Research by Sylvia Ann Hewlett, the leading academic researcher on executive presence, identifies three components: gravitas (credibility and confidence), communication (clarity and persuasiveness), and appearance (professional image and physical presence). Of these three, gravitas accounts for approximately 67% of how executive presence is evaluated — which means two-thirds of presence is about how you think and speak, not how you look.
That's the good news. The part you can most directly develop is the biggest part.
Component 1: Gravitas — The Core
Gravitas is the quality of being taken seriously. It's what makes people assume you know what you're talking about before you've proved it. In US executive culture, gravitas is built through a specific set of behaviors:
Confident body of knowledge. Executives with gravitas don't hedge their expertise unnecessarily. When they know something, they say it as fact. When they don't know something, they say "I don't have that answer right now — I'll get back to you by [date]" rather than speculating or over-qualifying. The combination of confident knowing and confident not-knowing creates credibility.
Composure under pressure. How you behave when something goes wrong is one of the primary gravitas signals. Executives who remain measured, direct, and solution-focused under pressure are perceived as leadership material. Executives who visibly panic, become reactive, or shut down are perceived as not ready. We coach clients specifically on high-pressure scenarios: how to respond to an unexpected difficult question, how to receive criticism in a group setting, how to deliver bad news to a senior executive.
Vision communication. Senior leaders think and talk in terms of direction, priorities, and outcomes — not tasks and activities. The shift from "here's what I'm working on" to "here's where I think we need to go, here's why, and here's how I'm contributing to that direction" is a gravitas signal. Practice it in your 1:1s, your team meetings, and your written communications.
Component 2: Communication — Beyond Clarity
Communication presence for executives goes beyond being clear and well-organized (though those are prerequisites). It involves three less-discussed qualities:
The command of silence. Executives with strong communication presence know how to pause. They don't rush to fill silence; they let important points land before continuing. For non-native speakers, silence is often experienced as dangerous — it feels like a gap that might be read as linguistic struggle. In fact, a well-placed pause signals confidence and deliberateness. We work extensively on strategic pausing with our executive clients, and it almost always produces an immediate and dramatic improvement in perceived authority.
Brevity as power. Senior executives communicate more, not less, in fewer words. The ability to state a complex position in two or three sentences — and to stop there, resisting the urge to over-explain — is a rare and valuable skill. Over-explanation signals insecurity; it looks like seeking validation. A confident executive makes the statement and waits.
Physical presence in speech. Executive communication presence involves the body: eye contact that is sustained rather than scanning, a voice that projects from the chest rather than the throat, physical stillness when listening (as opposed to nodding compulsively). These physical elements are deeply influenced by cultural background and are entirely learnable through deliberate practice.
Component 3: Appearance — The Minimum Standard
Appearance matters less than gravitas and communication but cannot be ignored.

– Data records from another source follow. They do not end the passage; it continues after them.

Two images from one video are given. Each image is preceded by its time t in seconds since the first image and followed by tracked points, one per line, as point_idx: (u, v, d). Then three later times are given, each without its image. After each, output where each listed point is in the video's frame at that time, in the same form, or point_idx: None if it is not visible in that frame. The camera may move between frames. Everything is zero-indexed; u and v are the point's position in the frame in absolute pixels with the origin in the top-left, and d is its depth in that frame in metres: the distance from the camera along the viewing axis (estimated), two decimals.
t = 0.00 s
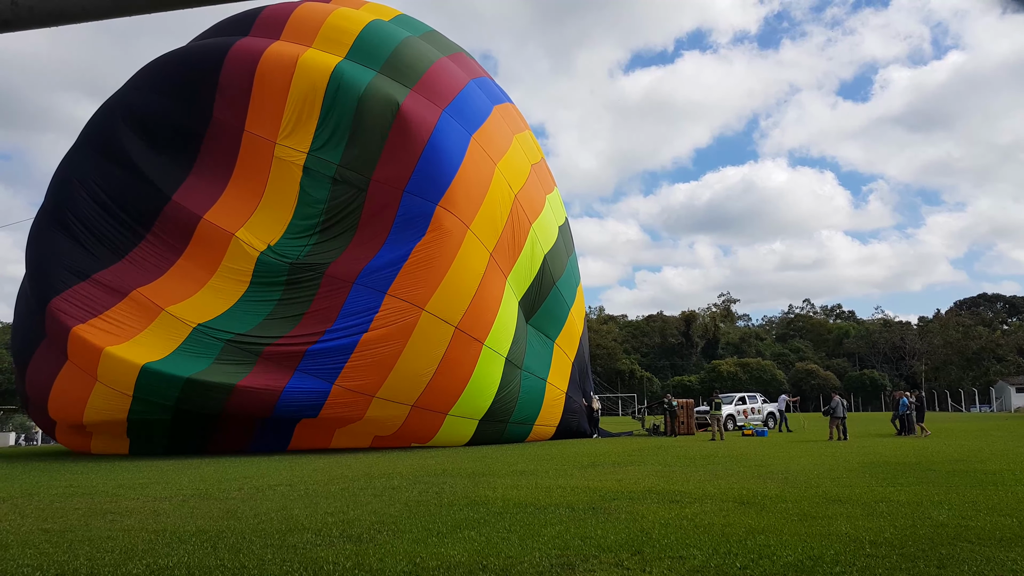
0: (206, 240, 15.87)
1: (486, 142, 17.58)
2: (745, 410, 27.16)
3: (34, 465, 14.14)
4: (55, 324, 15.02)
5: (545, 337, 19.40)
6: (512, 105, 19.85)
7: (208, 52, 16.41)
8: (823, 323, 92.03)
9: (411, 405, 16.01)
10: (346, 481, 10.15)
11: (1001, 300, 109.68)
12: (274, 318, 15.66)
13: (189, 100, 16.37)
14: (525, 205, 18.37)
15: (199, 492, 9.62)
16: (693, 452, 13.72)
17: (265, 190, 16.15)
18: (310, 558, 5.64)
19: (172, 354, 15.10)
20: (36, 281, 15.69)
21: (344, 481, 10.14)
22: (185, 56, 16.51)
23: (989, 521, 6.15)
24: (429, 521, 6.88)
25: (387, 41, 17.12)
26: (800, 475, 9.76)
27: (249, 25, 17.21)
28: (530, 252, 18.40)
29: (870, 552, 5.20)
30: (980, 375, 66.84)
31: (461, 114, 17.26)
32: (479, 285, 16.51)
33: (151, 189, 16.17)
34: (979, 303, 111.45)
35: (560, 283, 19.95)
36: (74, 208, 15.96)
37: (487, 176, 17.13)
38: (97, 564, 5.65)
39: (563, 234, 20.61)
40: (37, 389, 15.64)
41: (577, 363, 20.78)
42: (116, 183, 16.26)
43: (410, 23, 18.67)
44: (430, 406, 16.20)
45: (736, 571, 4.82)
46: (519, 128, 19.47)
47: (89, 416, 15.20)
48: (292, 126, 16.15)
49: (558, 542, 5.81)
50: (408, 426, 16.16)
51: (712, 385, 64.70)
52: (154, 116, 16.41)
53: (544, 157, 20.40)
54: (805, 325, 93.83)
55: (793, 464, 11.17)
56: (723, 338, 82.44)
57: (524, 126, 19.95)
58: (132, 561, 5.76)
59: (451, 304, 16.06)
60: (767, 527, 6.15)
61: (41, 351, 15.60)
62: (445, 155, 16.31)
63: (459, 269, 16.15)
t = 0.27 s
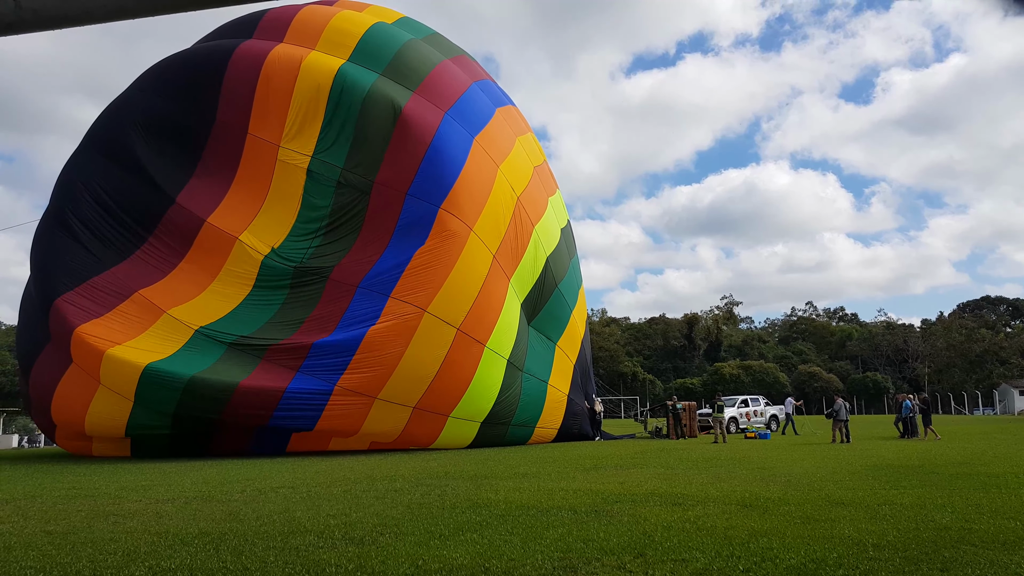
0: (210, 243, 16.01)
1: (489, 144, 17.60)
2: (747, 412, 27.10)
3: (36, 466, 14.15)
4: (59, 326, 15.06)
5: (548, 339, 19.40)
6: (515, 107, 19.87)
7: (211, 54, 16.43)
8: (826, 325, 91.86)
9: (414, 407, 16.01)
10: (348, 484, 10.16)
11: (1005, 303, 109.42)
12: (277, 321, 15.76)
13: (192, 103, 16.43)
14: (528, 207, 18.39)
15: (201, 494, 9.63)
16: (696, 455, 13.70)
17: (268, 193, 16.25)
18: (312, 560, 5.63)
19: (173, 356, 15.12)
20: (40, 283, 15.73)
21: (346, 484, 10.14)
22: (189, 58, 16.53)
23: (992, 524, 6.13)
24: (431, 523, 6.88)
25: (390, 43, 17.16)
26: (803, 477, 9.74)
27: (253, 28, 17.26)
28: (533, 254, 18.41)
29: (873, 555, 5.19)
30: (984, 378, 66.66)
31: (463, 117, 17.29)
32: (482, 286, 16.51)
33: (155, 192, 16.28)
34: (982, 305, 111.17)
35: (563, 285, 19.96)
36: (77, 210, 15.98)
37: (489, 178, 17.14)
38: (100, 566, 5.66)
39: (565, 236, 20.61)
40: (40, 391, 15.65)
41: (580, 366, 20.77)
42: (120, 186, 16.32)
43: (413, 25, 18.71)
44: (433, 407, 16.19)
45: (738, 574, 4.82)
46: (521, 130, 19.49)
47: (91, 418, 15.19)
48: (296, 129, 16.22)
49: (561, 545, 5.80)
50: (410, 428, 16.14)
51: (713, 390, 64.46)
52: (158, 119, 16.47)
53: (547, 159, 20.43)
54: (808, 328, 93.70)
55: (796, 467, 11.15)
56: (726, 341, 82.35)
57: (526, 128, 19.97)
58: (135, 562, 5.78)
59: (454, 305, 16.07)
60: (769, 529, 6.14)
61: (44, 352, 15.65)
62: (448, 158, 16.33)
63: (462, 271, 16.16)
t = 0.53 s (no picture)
0: (213, 245, 16.10)
1: (490, 146, 17.61)
2: (749, 414, 27.08)
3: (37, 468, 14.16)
4: (63, 328, 15.13)
5: (549, 341, 19.40)
6: (517, 109, 19.88)
7: (214, 56, 16.45)
8: (828, 327, 91.77)
9: (415, 409, 16.01)
10: (349, 485, 10.17)
11: (1007, 304, 109.27)
12: (280, 323, 15.83)
13: (195, 105, 16.46)
14: (530, 209, 18.39)
15: (203, 496, 9.64)
16: (698, 457, 13.70)
17: (271, 196, 16.30)
18: (314, 562, 5.64)
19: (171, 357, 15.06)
20: (43, 285, 15.78)
21: (347, 486, 10.15)
22: (192, 60, 16.55)
23: (995, 527, 6.12)
24: (433, 525, 6.89)
25: (393, 46, 17.18)
26: (805, 480, 9.75)
27: (255, 30, 17.29)
28: (535, 256, 18.40)
29: (875, 557, 5.19)
30: (986, 380, 66.55)
31: (465, 119, 17.31)
32: (483, 288, 16.51)
33: (159, 195, 16.35)
34: (985, 307, 111.00)
35: (564, 287, 19.95)
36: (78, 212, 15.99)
37: (492, 180, 17.14)
38: (102, 568, 5.67)
39: (567, 238, 20.62)
40: (42, 393, 15.68)
41: (581, 368, 20.76)
42: (123, 188, 16.39)
43: (415, 28, 18.74)
44: (434, 409, 16.19)
45: None
46: (523, 132, 19.50)
47: (90, 420, 15.16)
48: (298, 132, 16.26)
49: (563, 547, 5.80)
50: (411, 430, 16.13)
51: (718, 389, 64.65)
52: (161, 121, 16.53)
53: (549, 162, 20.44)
54: (810, 330, 93.63)
55: (798, 469, 11.14)
56: (728, 343, 82.31)
57: (528, 130, 19.98)
58: (137, 564, 5.79)
59: (455, 307, 16.07)
60: (771, 532, 6.13)
61: (48, 354, 15.71)
62: (450, 160, 16.34)
63: (463, 273, 16.16)
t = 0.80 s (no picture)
0: (214, 247, 16.14)
1: (491, 148, 17.62)
2: (751, 416, 27.04)
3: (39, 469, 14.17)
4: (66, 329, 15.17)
5: (550, 343, 19.39)
6: (518, 111, 19.89)
7: (216, 58, 16.48)
8: (830, 328, 91.68)
9: (416, 410, 16.01)
10: (350, 487, 10.17)
11: (1009, 305, 109.11)
12: (281, 326, 15.87)
13: (197, 107, 16.49)
14: (531, 210, 18.39)
15: (205, 498, 9.64)
16: (699, 459, 13.67)
17: (273, 198, 16.33)
18: (315, 563, 5.64)
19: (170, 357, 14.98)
20: (46, 287, 15.82)
21: (349, 487, 10.14)
22: (194, 62, 16.58)
23: (998, 528, 6.10)
24: (434, 526, 6.88)
25: (394, 48, 17.20)
26: (806, 481, 9.73)
27: (256, 32, 17.30)
28: (536, 257, 18.39)
29: (877, 559, 5.18)
30: (988, 381, 66.43)
31: (466, 121, 17.32)
32: (484, 289, 16.52)
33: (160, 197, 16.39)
34: (987, 308, 110.85)
35: (565, 288, 19.93)
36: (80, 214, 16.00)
37: (492, 182, 17.15)
38: (103, 569, 5.67)
39: (568, 239, 20.61)
40: (45, 395, 15.71)
41: (582, 369, 20.74)
42: (124, 190, 16.40)
43: (417, 30, 18.76)
44: (434, 411, 16.18)
45: None
46: (524, 133, 19.51)
47: (92, 422, 15.15)
48: (300, 134, 16.28)
49: (565, 548, 5.79)
50: (412, 431, 16.12)
51: (718, 391, 64.52)
52: (162, 122, 16.51)
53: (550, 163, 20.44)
54: (812, 331, 93.56)
55: (800, 471, 11.11)
56: (729, 344, 82.26)
57: (530, 132, 19.99)
58: (138, 566, 5.78)
59: (456, 308, 16.08)
60: (773, 533, 6.11)
61: (51, 356, 15.75)
62: (451, 161, 16.35)
63: (464, 274, 16.17)
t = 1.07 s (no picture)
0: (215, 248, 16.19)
1: (492, 149, 17.61)
2: (752, 416, 27.02)
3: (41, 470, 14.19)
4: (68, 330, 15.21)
5: (551, 344, 19.38)
6: (518, 112, 19.89)
7: (217, 59, 16.49)
8: (831, 329, 91.64)
9: (416, 412, 16.00)
10: (351, 488, 10.18)
11: (1010, 306, 109.07)
12: (281, 327, 15.87)
13: (198, 109, 16.51)
14: (532, 211, 18.39)
15: (206, 499, 9.66)
16: (701, 460, 13.67)
17: (273, 200, 16.36)
18: (316, 564, 5.66)
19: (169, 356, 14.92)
20: (48, 287, 15.86)
21: (350, 488, 10.15)
22: (195, 64, 16.58)
23: (999, 529, 6.09)
24: (435, 527, 6.89)
25: (394, 50, 17.20)
26: (807, 482, 9.72)
27: (257, 33, 17.31)
28: (536, 258, 18.39)
29: (877, 559, 5.18)
30: (989, 382, 66.36)
31: (466, 122, 17.32)
32: (484, 290, 16.52)
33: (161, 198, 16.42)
34: (988, 308, 110.81)
35: (566, 289, 19.92)
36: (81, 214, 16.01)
37: (493, 183, 17.16)
38: (105, 570, 5.68)
39: (569, 240, 20.60)
40: (48, 396, 15.73)
41: (584, 370, 20.72)
42: (125, 191, 16.41)
43: (417, 31, 18.77)
44: (435, 412, 16.18)
45: None
46: (525, 134, 19.50)
47: (93, 422, 15.14)
48: (300, 136, 16.29)
49: (566, 549, 5.80)
50: (412, 433, 16.11)
51: (717, 393, 64.42)
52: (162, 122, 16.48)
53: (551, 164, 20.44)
54: (813, 331, 93.51)
55: (801, 472, 11.09)
56: (730, 345, 82.24)
57: (531, 133, 19.99)
58: (139, 566, 5.80)
59: (456, 309, 16.09)
60: (773, 534, 6.11)
61: (53, 358, 15.77)
62: (451, 163, 16.35)
63: (464, 275, 16.18)
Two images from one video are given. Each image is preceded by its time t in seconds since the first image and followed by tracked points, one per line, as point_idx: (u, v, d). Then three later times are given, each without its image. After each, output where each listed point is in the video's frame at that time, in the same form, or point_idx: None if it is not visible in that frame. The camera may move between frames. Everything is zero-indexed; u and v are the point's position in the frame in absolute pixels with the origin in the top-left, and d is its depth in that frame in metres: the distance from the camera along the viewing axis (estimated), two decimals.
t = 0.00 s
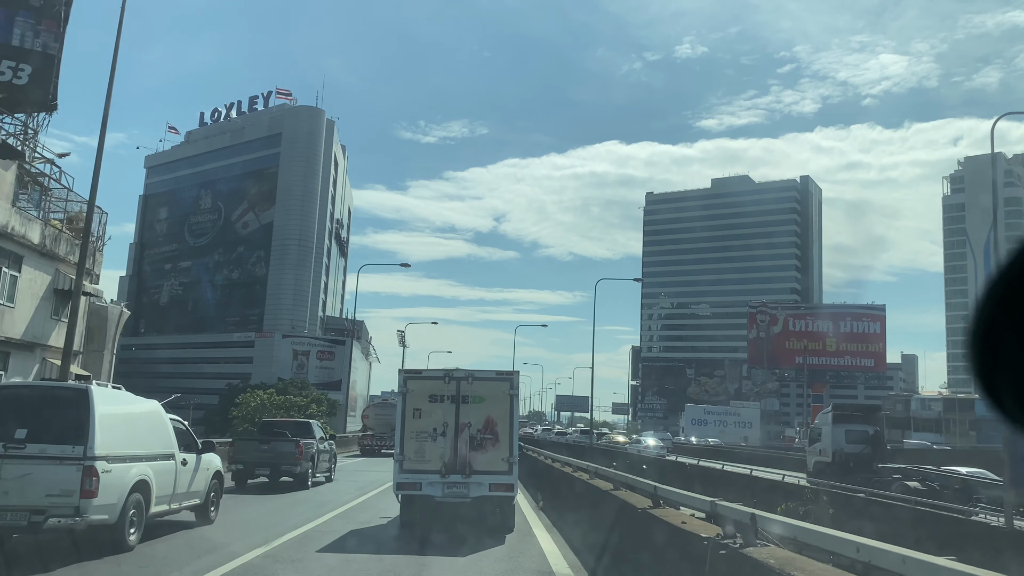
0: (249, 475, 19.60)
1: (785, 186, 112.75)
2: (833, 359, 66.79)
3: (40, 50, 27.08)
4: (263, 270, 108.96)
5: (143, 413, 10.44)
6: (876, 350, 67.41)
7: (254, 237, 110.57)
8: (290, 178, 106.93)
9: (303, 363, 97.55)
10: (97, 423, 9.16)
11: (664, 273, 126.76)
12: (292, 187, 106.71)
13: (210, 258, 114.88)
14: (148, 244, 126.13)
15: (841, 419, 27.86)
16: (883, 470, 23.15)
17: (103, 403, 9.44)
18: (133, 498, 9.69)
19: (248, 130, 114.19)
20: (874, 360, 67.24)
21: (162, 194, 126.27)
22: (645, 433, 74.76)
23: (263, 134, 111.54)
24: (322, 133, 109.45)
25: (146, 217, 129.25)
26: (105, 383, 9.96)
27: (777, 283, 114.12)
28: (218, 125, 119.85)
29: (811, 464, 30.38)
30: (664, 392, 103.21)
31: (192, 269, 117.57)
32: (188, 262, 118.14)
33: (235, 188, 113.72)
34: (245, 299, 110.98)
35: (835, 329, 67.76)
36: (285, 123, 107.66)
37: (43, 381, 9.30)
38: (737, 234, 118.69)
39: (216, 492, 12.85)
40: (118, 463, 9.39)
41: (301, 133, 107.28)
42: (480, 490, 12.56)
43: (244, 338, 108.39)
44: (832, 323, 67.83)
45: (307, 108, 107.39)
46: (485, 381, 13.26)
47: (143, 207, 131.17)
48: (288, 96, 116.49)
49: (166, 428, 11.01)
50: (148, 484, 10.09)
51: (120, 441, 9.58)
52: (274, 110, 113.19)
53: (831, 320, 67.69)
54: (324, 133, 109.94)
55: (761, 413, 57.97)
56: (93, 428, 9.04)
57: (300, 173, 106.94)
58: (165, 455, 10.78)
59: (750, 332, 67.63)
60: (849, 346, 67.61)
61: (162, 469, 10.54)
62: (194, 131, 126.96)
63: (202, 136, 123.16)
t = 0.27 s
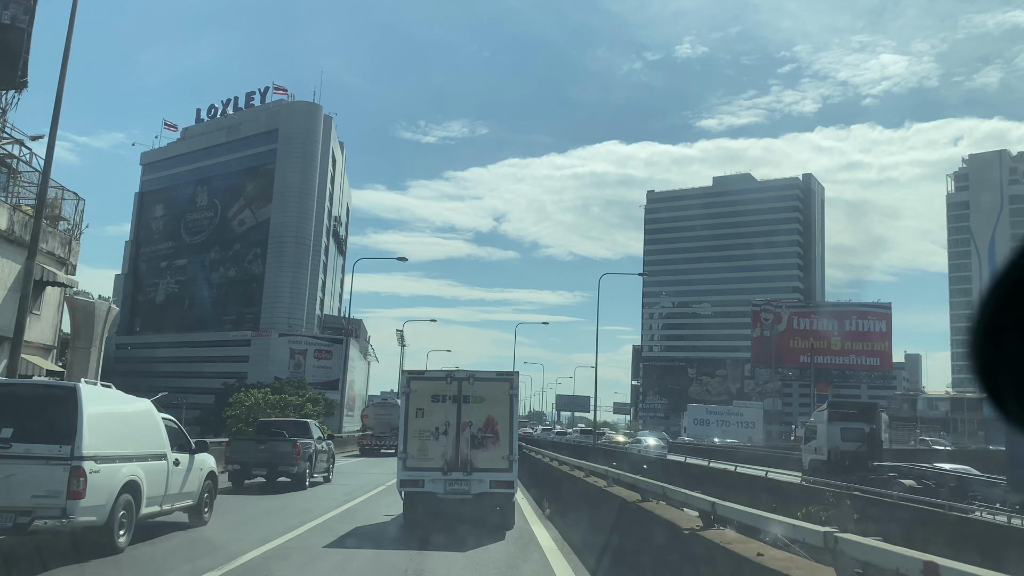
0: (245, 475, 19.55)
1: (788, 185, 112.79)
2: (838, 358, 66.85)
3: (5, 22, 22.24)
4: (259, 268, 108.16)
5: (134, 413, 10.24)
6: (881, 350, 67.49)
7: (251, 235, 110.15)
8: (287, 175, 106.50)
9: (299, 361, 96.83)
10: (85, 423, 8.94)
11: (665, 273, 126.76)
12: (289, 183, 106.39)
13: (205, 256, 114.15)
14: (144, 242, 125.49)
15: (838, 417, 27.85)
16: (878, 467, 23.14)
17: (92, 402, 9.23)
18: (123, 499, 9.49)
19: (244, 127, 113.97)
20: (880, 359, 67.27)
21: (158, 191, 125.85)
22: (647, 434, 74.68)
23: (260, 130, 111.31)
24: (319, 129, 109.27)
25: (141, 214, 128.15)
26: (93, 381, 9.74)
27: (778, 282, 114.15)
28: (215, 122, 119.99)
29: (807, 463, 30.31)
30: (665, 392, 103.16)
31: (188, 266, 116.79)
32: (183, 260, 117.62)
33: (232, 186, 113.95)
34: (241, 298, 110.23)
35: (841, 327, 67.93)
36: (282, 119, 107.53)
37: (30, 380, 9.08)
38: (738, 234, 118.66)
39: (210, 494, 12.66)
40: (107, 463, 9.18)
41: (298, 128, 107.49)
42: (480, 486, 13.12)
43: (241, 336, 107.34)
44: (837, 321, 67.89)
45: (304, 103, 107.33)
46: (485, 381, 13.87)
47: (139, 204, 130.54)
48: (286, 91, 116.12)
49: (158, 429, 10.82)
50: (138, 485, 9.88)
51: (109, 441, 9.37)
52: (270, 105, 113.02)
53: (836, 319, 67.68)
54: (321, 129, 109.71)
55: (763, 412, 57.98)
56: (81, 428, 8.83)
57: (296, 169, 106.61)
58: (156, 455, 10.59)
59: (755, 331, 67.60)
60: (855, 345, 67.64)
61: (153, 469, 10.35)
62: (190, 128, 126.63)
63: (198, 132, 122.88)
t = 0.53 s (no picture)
0: (242, 475, 19.51)
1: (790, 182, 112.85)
2: (843, 355, 66.99)
3: None
4: (256, 265, 107.09)
5: (127, 411, 10.07)
6: (887, 347, 67.54)
7: (247, 233, 109.08)
8: (284, 171, 105.51)
9: (297, 359, 96.24)
10: (73, 421, 8.77)
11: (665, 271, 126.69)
12: (287, 182, 104.97)
13: (202, 253, 113.39)
14: (140, 239, 125.02)
15: (834, 414, 27.91)
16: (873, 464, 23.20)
17: (81, 400, 9.06)
18: (113, 500, 9.33)
19: (241, 123, 113.21)
20: (886, 357, 67.32)
21: (155, 188, 125.33)
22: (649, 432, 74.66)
23: (256, 126, 110.63)
24: (317, 124, 108.43)
25: (138, 210, 128.68)
26: (82, 379, 9.56)
27: (779, 280, 114.23)
28: (212, 118, 119.28)
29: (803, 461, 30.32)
30: (666, 391, 103.26)
31: (184, 264, 116.22)
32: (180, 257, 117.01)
33: (228, 182, 112.95)
34: (237, 295, 109.32)
35: (845, 325, 67.87)
36: (279, 114, 106.67)
37: (18, 378, 8.91)
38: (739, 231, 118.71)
39: (205, 493, 12.51)
40: (97, 463, 9.00)
41: (295, 122, 106.32)
42: (481, 483, 13.57)
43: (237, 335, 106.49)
44: (842, 319, 67.91)
45: (301, 98, 106.46)
46: (487, 383, 14.48)
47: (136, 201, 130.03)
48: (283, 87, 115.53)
49: (151, 427, 10.62)
50: (129, 486, 9.71)
51: (99, 440, 9.18)
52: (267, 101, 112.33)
53: (842, 317, 67.70)
54: (319, 125, 108.82)
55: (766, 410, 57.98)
56: (69, 427, 8.67)
57: (294, 165, 105.52)
58: (149, 454, 10.42)
59: (758, 329, 68.10)
60: (860, 342, 67.66)
61: (146, 469, 10.18)
62: (188, 124, 126.11)
63: (195, 128, 122.37)
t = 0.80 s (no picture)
0: (241, 476, 19.47)
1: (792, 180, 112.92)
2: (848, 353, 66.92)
3: None
4: (253, 264, 106.62)
5: (117, 411, 9.90)
6: (893, 346, 67.41)
7: (243, 231, 108.67)
8: (281, 167, 104.97)
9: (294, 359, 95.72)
10: (61, 421, 8.57)
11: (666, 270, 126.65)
12: (284, 180, 104.49)
13: (198, 251, 113.02)
14: (137, 237, 124.71)
15: (831, 412, 27.95)
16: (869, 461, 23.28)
17: (69, 399, 8.87)
18: (103, 501, 9.13)
19: (238, 120, 112.74)
20: (891, 356, 67.25)
21: (151, 186, 124.93)
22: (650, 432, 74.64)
23: (253, 123, 110.07)
24: (315, 120, 107.89)
25: (134, 208, 128.52)
26: (70, 377, 9.36)
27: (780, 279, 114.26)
28: (209, 114, 118.78)
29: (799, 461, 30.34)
30: (668, 391, 103.02)
31: (181, 263, 115.87)
32: (176, 256, 116.67)
33: (225, 179, 112.38)
34: (234, 294, 108.84)
35: (851, 324, 67.38)
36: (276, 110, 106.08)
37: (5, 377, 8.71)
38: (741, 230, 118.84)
39: (198, 495, 12.35)
40: (86, 464, 8.80)
41: (292, 117, 105.62)
42: (483, 482, 13.73)
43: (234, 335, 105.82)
44: (847, 317, 67.60)
45: (298, 93, 105.93)
46: (488, 384, 14.68)
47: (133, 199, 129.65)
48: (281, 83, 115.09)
49: (143, 427, 10.44)
50: (120, 486, 9.54)
51: (87, 440, 8.99)
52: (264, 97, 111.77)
53: (848, 314, 67.47)
54: (316, 121, 108.30)
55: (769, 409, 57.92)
56: (57, 427, 8.47)
57: (291, 162, 105.09)
58: (140, 455, 10.23)
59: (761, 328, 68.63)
60: (866, 340, 67.49)
61: (136, 470, 9.98)
62: (184, 121, 125.70)
63: (191, 125, 121.95)
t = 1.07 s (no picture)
0: (239, 475, 19.45)
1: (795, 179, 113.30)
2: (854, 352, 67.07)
3: None
4: (250, 262, 106.39)
5: (107, 410, 9.72)
6: (899, 345, 67.48)
7: (240, 228, 108.43)
8: (278, 164, 104.76)
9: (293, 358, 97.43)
10: (47, 421, 8.41)
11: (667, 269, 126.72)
12: (282, 178, 104.20)
13: (195, 250, 112.66)
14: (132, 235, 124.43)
15: (829, 411, 27.91)
16: (866, 458, 23.33)
17: (55, 398, 8.70)
18: (92, 504, 8.95)
19: (234, 116, 112.43)
20: (897, 354, 67.29)
21: (148, 184, 124.71)
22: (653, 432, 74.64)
23: (250, 119, 109.80)
24: (312, 117, 107.60)
25: (131, 207, 128.20)
26: (56, 376, 9.18)
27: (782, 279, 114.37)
28: (206, 110, 118.56)
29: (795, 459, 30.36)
30: (670, 390, 102.83)
31: (177, 261, 115.53)
32: (173, 254, 116.35)
33: (221, 176, 112.14)
34: (230, 293, 108.53)
35: (856, 322, 67.88)
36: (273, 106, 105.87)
37: None
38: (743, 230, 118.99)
39: (192, 494, 12.21)
40: (73, 464, 8.63)
41: (289, 113, 105.39)
42: (484, 480, 13.90)
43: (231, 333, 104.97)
44: (852, 314, 67.96)
45: (296, 89, 105.74)
46: (488, 384, 14.73)
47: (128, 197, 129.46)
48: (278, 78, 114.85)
49: (134, 427, 10.28)
50: (110, 488, 9.37)
51: (75, 440, 8.82)
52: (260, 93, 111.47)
53: (854, 313, 67.77)
54: (314, 117, 108.03)
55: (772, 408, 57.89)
56: (43, 427, 8.31)
57: (288, 159, 104.86)
58: (131, 454, 10.06)
59: (766, 326, 68.76)
60: (870, 338, 67.81)
61: (127, 471, 9.80)
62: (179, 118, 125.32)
63: (187, 122, 121.60)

For international professionals, this often means navigating a different set of professional dress norms than those of their home culture — and sometimes navigating implicit biases about what "professional" looks like.
Our coaching on appearance is minimal and practical: meet the standard of your industry and seniority level, don't go below it. In US tech, that standard is different than in US finance; in healthcare it's different than in consulting. Knowing your context and meeting its standard is all that's required. We do not believe in expensive wardrobe overhauls or pressure to adopt any particular aesthetic — those approaches pathologize cultural differences rather than building actual competence.
The International Executive's Advantage
Here is something we tell every international professional we coach at the executive level: you have an advantage that native-born American professionals often lack, and it's a genuine one.
International executives who have navigated multiple cultural systems — who have learned to read rooms, code-switch across contexts, and communicate across language barriers — have, by necessity, developed a meta-communication awareness that most American executives simply don't have. You've had to think carefully about how you communicate because the cost of miscommunication has always been higher for you. That deliberateness, channeled correctly, becomes a form of executive gravitas that is rare and compelling.
The international executives who reach the highest levels — and there are many of them — often cite their multicultural background not as a liability they overcame, but as the very thing that makes them distinct. The ability to understand multiple perspectives, to translate between worldviews, to communicate effectively across cultural contexts: these are executive competencies that global organizations pay enormous premiums for.
Building Your Presence Deliberately
Executive presence is not assembled overnight. It's built through accumulation: dozens of high-visibility moments, each handled slightly better than the last, creating a reputation over time. What you can do right now:
- In your next three high-stakes meetings, identify the one thing you most want to communicate and lead with it. Say it in two sentences and stop. Observe how the room responds.
- Practice the strategic pause. After making a key point, be quiet for three seconds before continuing. Count silently. It will feel uncomfortable. Do it anyway.
- When you receive a difficult question, slow down before answering. "Let me think about that for a moment" followed by a thoughtful response is more executive than a rushed, defensive answer.
- In written communications to senior leadership, lead with the conclusion. First sentence: the decision or recommendation. Then the rationale. Never more than three paragraphs.
Executive presence is a learnable skill set. For international professionals, building it requires one additional thing beyond the behaviors themselves: the belief that you have the right to take up that space. That belief, we find, is often the hardest and most important thing to develop.
You have earned the right to be in that room. Your communication should reflect that belief — because until it does, the room won't reflect it back to you.